Sebelum penerapan resmi regulasi repatriasi devisa ekspor mulai 1 Agustus ini, sejak Maret lalu Bank Indonesia telah lebih dulu menggelar operasi moneter melalui lelang term deposit devisa hasil ekspor.

Sampai Juli lalu, nilai kumulatif devisa hasil ekspor yang berhasil ditarik melalui lelang tersebut mencapai US$1,3 miliar atau sekitar Rp19,5 triliun, menurut keterangan Bank Indonesia.

Berdasarkan data yang dikompilasi oleh Bloomberg Technoz, pada bulan pertama gelar lelang TD Valas DHE, BI berhasil menarik US$294,8 juta, lalu memuncak hingga US$343 juta di bulan April, kemudian menurun pada Mei. Dua bulan terakhir, Juni-Juli, lelang berhasil menarik antara US$234 juta hingga US$292 juta, sekitar Rp4,43 triliun. 

Potensi Rp900-an triliun

Pemerintah sempat berhitung, dengan nilai ekspor selama 2022 dari empat sektor utama mencapai US$203 miliar, bila diasumsikan 30% ditempatkan di dalam negeri sesuai aturan repatriasi devisa ekspor, setidaknya akan ada potensi tambahan likuiditas valas senilai US$60 miliar, sekitar Rp911 triliun, ke sistem perbankan domestik. 

Masalahnya, pesta itu kini berangsur usai. Sepanjang tahun ini mungkin sulit bagi Indonesia membukukan nilai ekspor dengan angka sama ketika puncak harga komoditas sukses menggelembungkan tabungan dolar para eksportir di Tanah Air.
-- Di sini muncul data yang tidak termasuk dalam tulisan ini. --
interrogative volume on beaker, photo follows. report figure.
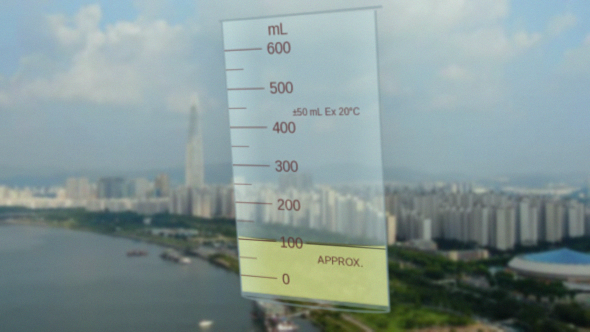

Berdasarkan data Badan Pusat Statistik, nilai ekspor RI pernah mencatat di rekor tertinggi US$27,9 miliar pada Agustus 2022. Namun, capaian ekspor perlahan melambat dengan posisi Juni senilai US$20,61 miliar, menurun hingga 21,2% dibanding setahun sebelumnya.

Tren itu tidak terlepas dari normalisasi harga komoditas-komoditas ekspor utama RI di pasar dunia, seperti batu bara, minyak sawit mentah hingga nikel dan komoditas tambang lain. Harga batu bara misalnya, anjlok 47% sepanjang enam bulan pertama tahun ini, melanjutkan koreksi harga yang sudah berlangsung sejak semester II-2022.

Dengan tren nilai ekspor yang terus menurun, wajar bila muncul anggapan bahwa kebijakan repatriasi devisa ekspor itu terlambat, meski dalam jangka panjang kebijakan tersebut tetap penting dan berdampak dalam mendukung daya tahan nilai tukar rupiah ke depan.